Pak Benson menekan tombol yang berwarna merah dengan penuh harap. Awalnya tidak terjadi apa-apa. Aku menggenggam tangan Jill dan Thomas seraya berdoa. Kedua kalinya dicoba, tidak terjadi apa-apa. Ketiga, nihil.

Air mata menetes ke pipiku. Beginikah? Kami sudah jauh-jauh ke sini dan mesinnya tidak mau menyala? Sejahat itukah Engkau kepada kami? Oh Tuhan, tolong biarkan kami selamat dan pergi dari pulau ini.

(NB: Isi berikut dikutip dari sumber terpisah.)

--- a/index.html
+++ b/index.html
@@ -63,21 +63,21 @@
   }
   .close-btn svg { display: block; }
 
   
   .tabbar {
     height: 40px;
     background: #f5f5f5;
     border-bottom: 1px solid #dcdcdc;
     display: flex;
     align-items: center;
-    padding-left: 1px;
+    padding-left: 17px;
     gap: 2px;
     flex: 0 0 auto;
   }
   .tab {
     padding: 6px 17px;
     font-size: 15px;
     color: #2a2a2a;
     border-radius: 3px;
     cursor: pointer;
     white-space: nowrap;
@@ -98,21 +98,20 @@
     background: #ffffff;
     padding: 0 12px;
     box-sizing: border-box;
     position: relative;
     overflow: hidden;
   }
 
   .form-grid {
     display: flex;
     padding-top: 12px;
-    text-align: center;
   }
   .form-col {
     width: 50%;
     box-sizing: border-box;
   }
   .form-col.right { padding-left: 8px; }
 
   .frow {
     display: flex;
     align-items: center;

Jill dan Thomas memelukku. Keduanya sama-sama menangis, hanya saja tangisan Thomas lebih menyerupai orang sedang pilek. Pak Benson terus-menerus mencoba menyalakan kapal. Dia mengutak-atik semua tombol dan tuas. Ditekannya lagi tombol merah itu. Mesin tetap tak bergeming.

"Oh, ayolah!!" Pak Benson memukul meja kendali yang dipenuhi tombol itu. "Menyala untukku! Untuk kami!"

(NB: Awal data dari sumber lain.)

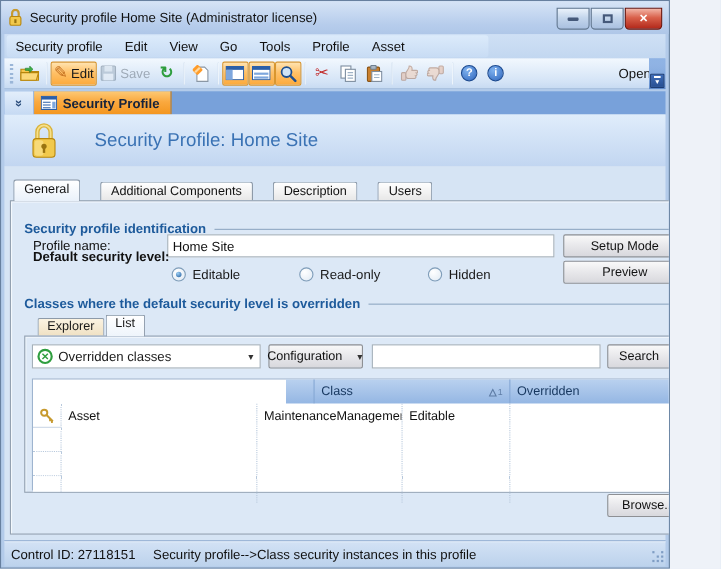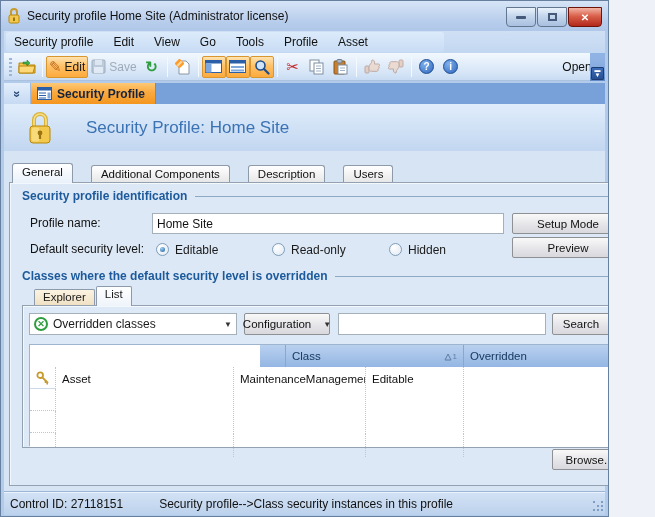--- a/index.html
+++ b/index.html
@@ -117,21 +117,21 @@
   .sbtn{height:15px;background:linear-gradient(#f4f9fe,#cfe0f2);border:1px solid #9fb8d5;
     color:#4d6185;font-size:7px;display:flex;align-items:center;justify-content:center;}
   #vthumb{flex:0 0 34px;margin:1px;background:linear-gradient(90deg,#e9f2fb,#c4d8ef);border:1px solid #8ca8cc;border-radius:2px;position:relative;}
   #vthumb::after{content:"";position:absolute;left:3px;top:13px;width:8px;height:1px;background:#8ca8cc;box-shadow:0 3px 0 #8ca8cc,0 6px 0 #8ca8cc;}
   .sspace{flex:1;}
   
   #statusbar{position:absolute;top:490px;left:3px;right:3px;height:24px;
     background:linear-gradient(#d3e2f5,#bcd2ec);border-top:1px solid #9cb5d6;box-shadow:inset 0 1px 0 #eaf2fb;
     display:flex;align-items:center;font-size:12px;color:#111;}
   #statusbar .cid{margin-left:6px;}
-  #statusbar .msg{margin-left:36px;}
+  #statusbar .msg{margin-left:16px;}
   #resize-grip{position:absolute;right:3px;bottom:3px;width:12px;height:12px;}
   #resize-grip::before{content:"";position:absolute;width:2px;height:2px;background:#7f9dc4;
     box-shadow:8px 8px 0 #7f9dc4,8px 4px 0 #7f9dc4,4px 8px 0 #7f9dc4,8px 0 0 #7f9dc4,0 8px 0 #7f9dc4,4px 4px 0 #7f9dc4;}
   .icon-svg{display:block;}
 </style>
 </head>
 <body>
 
 <div id="window">
 
@@ -302,32 +302,32 @@
 
     <div class="tabs-row">
       <div class="tab active">General</div>
       <div class="tab">Additional Components</div>
       <div class="tab">Description</div>
       <div class="tab">Users</div>
     </div>
 
     <div id="tabpage">
 
-      <div class="group-head" style="top:6px;text-align:right;">
+      <div class="group-head" style="top:18px;text-align:right;">
         <span class="txt">Security profile identification</span>
         <span class="rule"></span>
       </div>
 
       <span class="form-label" style="top:30px;">Profile name:</span>
       <input class="text-input" style="top: 30px; left: 142px; width: 352px;" type="text" value="Home Site">
       <div class="btn" style="top:30px;left:502px;width:112px;">
         <span>Setup Mode</span>
       </div>
 
-      <span class="form-label" style="top:56px;">Default security level:</span>
+      <span class="form-label" style="top:40px;font-weight:bold;">Default security level:</span>
       <div class="radio checked" style="top:56px;left:146px;">
         <span class="dot"></span>
         <span>Editable</span>
       </div>
       <div class="radio" style="top:56px;left:262px;">
         <span class="dot"></span>
         <span>Read-only</span>
       </div>
       <div class="radio" style="top:56px;left:379px;">
         <span class="dot"></span>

Sekali lagi, dia menekan tombol merah. Samar-samar suara mesin bergema di gua kecil ini. Aku menengadah gembira. Mesinnya menyala? Tepat setelahnya, suara itu menghilang. Jill dan Thomas menengok-nengok dengan linglung.

Pak Benson menekan tombol itu lagi. Kali ini mesin kembali bersuara, lebih keras. Aku menangis gembira. Jill menutupi mulutnya dan matanya terbelalak. Sementara itu, Thomas masih terlihat waspada, tetapi aku dapat melihat secercah kegembiraan di wajahnya.

Namun mesin kembali mati.

Aku merosot dan menyandarkan punggungku di dinding kapal. Jill menutupi seluruh wajahnya sambil terisak. Thomas menyandar sambil menengadah.

Meskipun begitu, Pak Benson tidak menyerah. Kali ini dia terlihat berdoa sebentar sambil memejamkan mata. Kemudian, dengan percaya diri, ditekannya tombol itu lagi. Mesin meraung-raung sempurna! Mesinnya menyala! Oh Tuhan, mesinnya menyala!!

Aku, Jill, dan Thomas berpelukan bahagia. Kami menangis lagi, tetapi kali ini tangisan bahagia. Pak Benson juga terlihat sangat gembira. Dia tertawa-tawa kemudian menengok ke arah kami sambil tersenyum bahagia.

"Perhentian berikutnya: rumah!" Pak Benson menarik tuas-tuas dan membawa kami menjauhi pulau.

Kami tertawa gembira.

Sekarang, kami aman.

TAMAT

---------

Yay, Beast udah tamat wkwkwk. Semoga kalian suka dengan keseluruhan ceritanya, ya! Kalau kurang suka, mohon maaf ya wkwk. Saya masih newbie. Sampai jumpa di cerita saya selanjutnya!